Directions. Reproduce, word for word, the lines in the material below starting with the one that has "Lavar a temperatura máxima de 40°C" and going on through the one that has "Якщо ви мрієте". Leave out all pictures.

Extracted data.
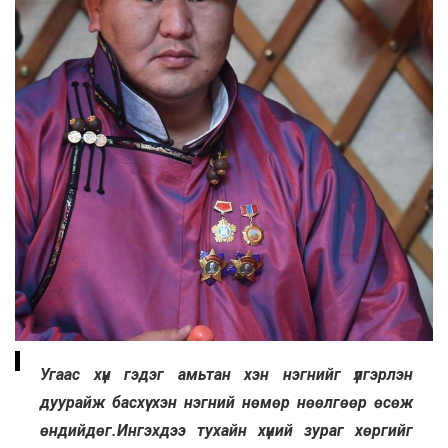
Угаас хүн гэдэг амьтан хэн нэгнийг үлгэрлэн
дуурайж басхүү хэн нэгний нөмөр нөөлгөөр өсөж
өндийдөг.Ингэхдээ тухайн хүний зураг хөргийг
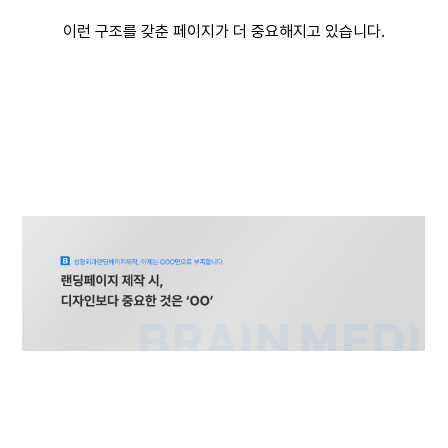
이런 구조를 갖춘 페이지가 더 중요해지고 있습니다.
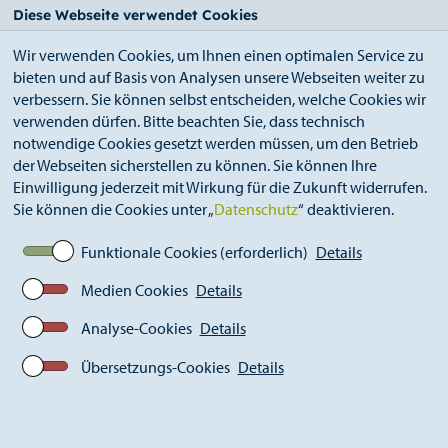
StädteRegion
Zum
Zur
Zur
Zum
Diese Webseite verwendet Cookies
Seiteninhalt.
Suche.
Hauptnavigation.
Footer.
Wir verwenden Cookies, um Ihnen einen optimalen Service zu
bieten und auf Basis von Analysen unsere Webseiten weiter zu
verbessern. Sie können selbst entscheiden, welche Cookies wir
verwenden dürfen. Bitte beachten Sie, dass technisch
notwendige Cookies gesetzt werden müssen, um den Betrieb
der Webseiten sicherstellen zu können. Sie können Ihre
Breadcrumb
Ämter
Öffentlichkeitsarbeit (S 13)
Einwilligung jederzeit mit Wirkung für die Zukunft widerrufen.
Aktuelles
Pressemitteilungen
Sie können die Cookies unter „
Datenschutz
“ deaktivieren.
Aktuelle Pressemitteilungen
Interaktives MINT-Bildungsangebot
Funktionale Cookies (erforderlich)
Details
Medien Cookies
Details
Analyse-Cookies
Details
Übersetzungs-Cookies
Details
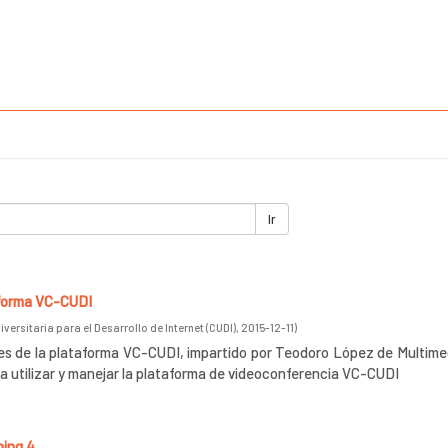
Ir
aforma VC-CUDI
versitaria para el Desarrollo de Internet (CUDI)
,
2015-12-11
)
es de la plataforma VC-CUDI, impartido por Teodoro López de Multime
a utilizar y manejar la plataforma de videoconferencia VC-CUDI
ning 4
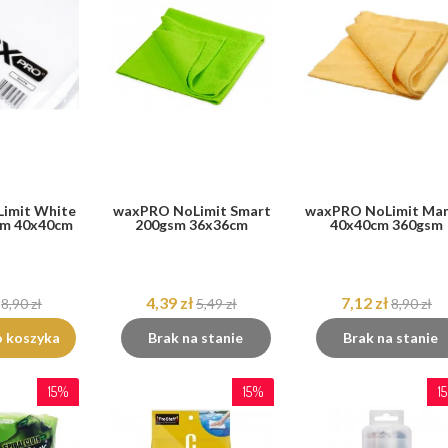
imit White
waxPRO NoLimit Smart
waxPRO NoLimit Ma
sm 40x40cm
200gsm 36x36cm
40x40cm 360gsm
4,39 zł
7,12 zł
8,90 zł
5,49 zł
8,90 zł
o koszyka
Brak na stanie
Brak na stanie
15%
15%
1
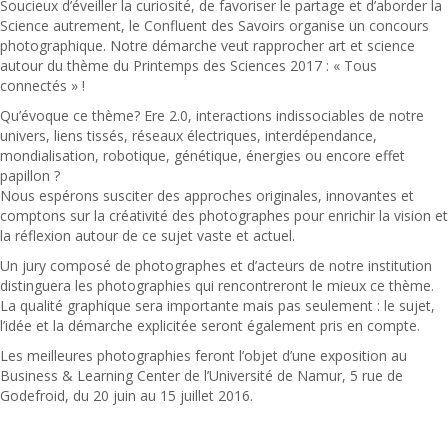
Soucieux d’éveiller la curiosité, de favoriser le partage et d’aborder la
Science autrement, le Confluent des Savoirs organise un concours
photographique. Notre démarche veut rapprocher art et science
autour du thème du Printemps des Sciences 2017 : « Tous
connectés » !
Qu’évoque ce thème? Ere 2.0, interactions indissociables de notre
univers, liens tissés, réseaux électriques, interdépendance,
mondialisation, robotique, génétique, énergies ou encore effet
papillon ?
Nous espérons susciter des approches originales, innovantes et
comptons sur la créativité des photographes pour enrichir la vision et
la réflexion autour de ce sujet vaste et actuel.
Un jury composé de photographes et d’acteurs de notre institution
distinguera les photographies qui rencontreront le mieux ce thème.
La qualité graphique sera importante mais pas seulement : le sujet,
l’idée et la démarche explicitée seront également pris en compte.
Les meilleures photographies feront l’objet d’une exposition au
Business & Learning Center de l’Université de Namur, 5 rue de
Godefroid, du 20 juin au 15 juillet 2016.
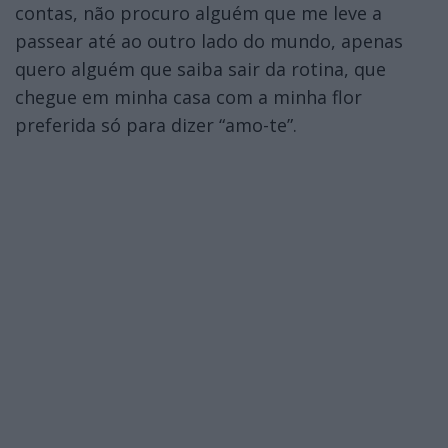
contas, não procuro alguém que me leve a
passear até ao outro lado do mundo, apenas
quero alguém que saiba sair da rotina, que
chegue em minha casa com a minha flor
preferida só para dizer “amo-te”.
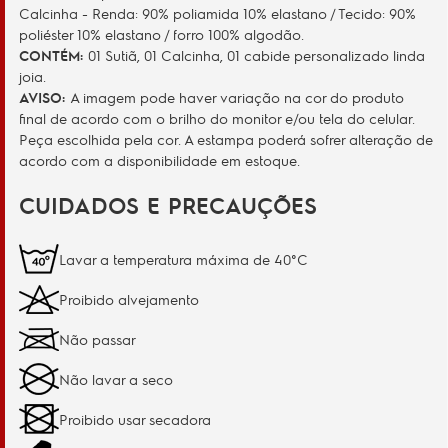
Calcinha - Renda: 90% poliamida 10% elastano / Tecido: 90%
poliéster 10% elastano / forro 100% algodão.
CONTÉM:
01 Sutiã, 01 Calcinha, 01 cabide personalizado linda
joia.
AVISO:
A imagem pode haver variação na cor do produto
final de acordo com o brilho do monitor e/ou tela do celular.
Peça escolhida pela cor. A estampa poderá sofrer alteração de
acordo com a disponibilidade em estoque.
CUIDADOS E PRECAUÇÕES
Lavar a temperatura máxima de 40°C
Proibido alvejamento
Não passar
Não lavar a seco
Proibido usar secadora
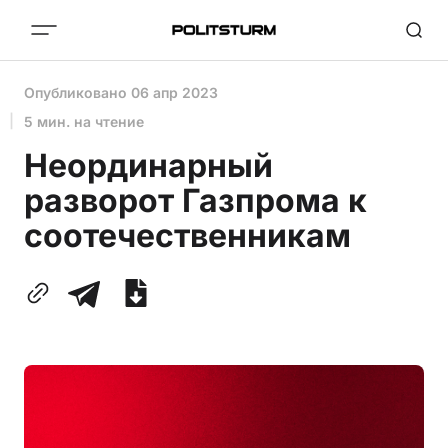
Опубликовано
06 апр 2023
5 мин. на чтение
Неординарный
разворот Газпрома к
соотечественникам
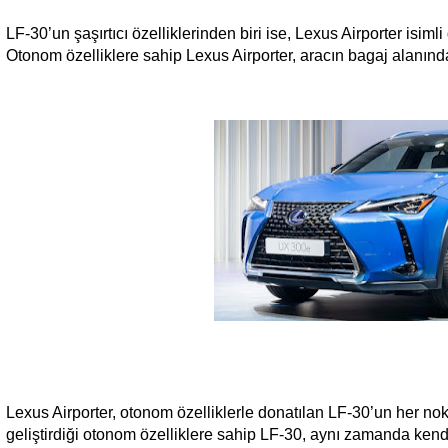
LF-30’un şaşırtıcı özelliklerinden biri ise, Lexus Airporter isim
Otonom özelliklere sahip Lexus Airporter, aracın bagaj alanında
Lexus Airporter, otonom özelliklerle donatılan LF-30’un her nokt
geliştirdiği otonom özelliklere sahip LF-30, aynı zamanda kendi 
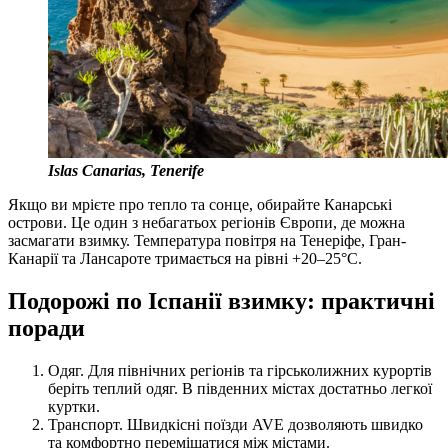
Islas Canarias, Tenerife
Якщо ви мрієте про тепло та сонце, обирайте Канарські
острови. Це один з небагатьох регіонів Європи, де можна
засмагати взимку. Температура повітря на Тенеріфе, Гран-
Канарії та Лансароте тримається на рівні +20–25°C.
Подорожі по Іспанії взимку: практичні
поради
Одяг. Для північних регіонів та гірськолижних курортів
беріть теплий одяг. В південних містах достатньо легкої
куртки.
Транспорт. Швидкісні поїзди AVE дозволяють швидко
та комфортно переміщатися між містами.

* * *

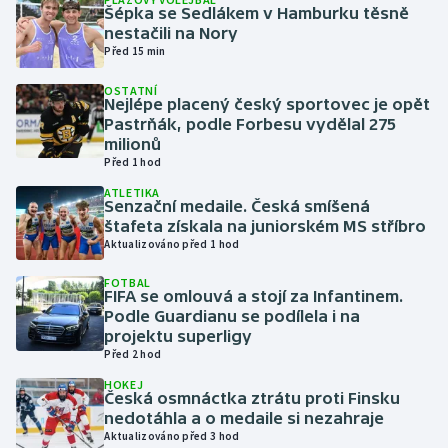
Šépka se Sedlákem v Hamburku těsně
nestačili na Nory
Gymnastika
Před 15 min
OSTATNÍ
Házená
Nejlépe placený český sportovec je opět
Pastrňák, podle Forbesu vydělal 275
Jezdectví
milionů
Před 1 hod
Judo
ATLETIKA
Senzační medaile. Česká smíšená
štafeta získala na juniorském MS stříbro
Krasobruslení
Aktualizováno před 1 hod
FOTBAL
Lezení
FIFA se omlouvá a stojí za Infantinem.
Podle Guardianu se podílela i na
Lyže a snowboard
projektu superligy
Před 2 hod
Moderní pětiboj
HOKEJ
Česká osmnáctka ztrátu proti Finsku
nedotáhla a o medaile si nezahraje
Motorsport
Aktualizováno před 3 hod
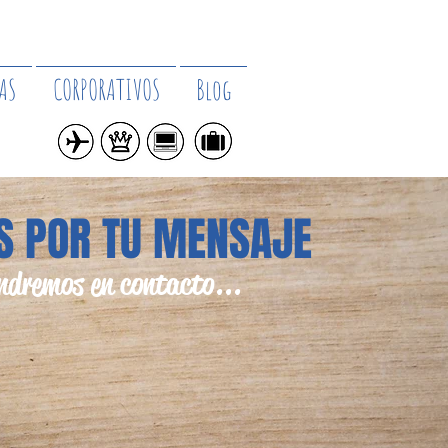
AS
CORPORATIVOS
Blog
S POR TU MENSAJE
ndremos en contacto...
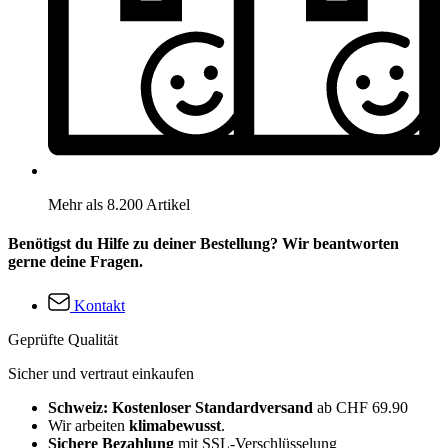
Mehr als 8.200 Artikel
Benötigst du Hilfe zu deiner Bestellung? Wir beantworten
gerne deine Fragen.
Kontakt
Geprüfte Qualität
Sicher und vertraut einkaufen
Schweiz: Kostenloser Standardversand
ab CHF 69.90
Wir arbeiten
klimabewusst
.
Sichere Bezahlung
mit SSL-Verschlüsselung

==

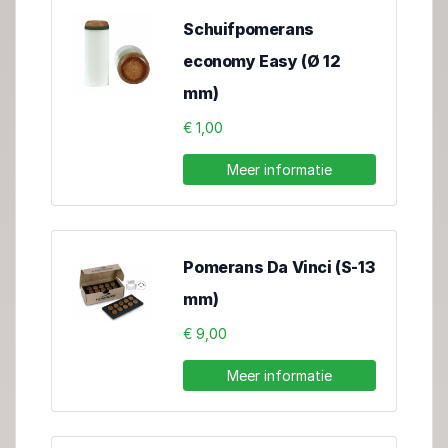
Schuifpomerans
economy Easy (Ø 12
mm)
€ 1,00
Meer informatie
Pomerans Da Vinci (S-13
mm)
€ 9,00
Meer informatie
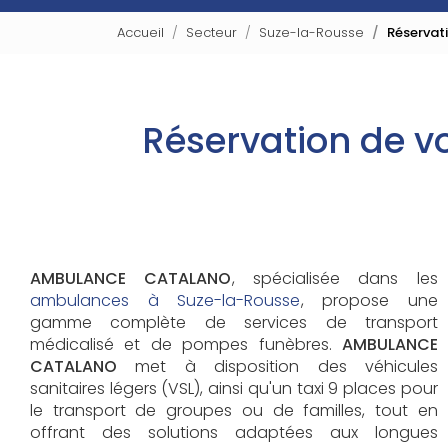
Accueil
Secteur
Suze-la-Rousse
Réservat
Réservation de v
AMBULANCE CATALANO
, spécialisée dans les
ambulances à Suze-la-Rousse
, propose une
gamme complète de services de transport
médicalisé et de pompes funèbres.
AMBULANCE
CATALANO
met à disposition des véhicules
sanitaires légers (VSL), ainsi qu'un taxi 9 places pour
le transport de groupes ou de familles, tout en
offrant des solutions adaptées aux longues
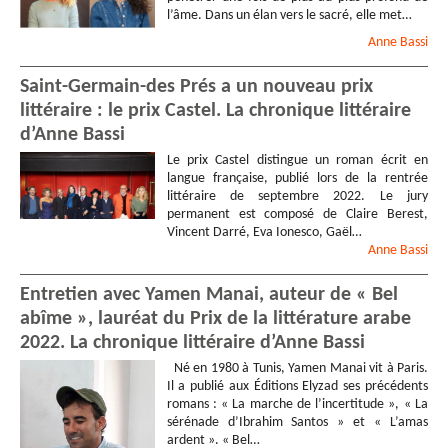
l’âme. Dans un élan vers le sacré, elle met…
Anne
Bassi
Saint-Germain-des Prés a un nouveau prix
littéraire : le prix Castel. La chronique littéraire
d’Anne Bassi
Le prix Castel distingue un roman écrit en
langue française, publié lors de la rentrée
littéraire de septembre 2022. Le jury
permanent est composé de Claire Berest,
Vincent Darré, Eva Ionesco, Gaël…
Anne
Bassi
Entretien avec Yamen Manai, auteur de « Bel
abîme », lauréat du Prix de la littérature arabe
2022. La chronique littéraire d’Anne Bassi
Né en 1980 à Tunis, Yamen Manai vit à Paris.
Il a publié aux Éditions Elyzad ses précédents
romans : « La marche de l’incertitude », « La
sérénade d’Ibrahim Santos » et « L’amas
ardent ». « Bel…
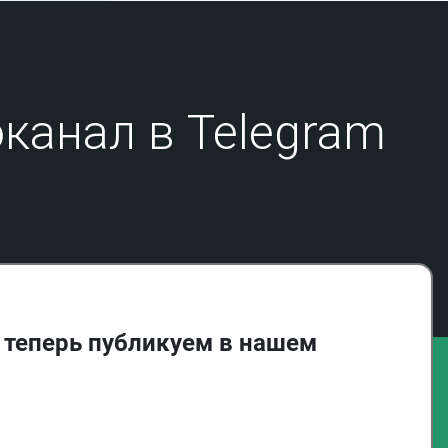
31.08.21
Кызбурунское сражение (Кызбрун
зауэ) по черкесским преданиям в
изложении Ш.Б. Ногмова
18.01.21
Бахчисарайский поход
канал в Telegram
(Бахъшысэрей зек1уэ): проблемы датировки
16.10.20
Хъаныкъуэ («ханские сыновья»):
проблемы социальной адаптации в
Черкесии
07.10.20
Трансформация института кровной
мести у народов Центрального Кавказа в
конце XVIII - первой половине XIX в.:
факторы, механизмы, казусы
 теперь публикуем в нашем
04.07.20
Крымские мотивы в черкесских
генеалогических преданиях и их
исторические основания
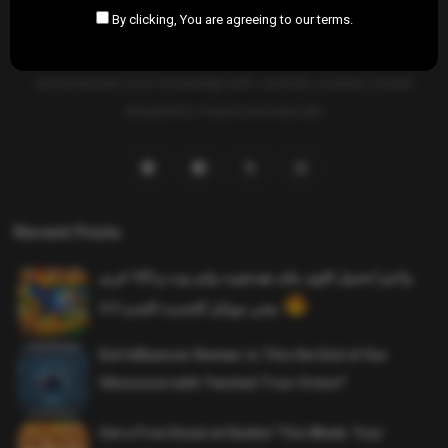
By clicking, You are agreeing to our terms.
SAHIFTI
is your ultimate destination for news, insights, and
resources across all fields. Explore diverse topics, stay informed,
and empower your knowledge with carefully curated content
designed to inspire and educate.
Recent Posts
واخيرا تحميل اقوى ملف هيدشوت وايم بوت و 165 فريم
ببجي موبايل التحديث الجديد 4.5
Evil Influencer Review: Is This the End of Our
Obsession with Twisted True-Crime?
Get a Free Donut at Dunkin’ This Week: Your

Task answer.
Lavar a temperatura máxima de 40°C
Proibido alvejamento
Não passar
Não lavar a seco
Proibido usar secadora
Опубликовано
06 апр 2023
5 мин. на чтение
Неординарный
разворот Газпрома к
соотечественникам
LF-30’un şaşırtıcı özelliklerinden biri ise, Lexus Airporter isim
Otonom özelliklere sahip Lexus Airporter, aracın bagaj alanında
Lexus Airporter, otonom özelliklerle donatılan LF-30’un her nokt
geliştirdiği otonom özelliklere sahip LF-30, aynı zamanda kendi 
Islas Canarias, Tenerife
Якщо ви мрієте про тепло та сонце, обирайте Канарські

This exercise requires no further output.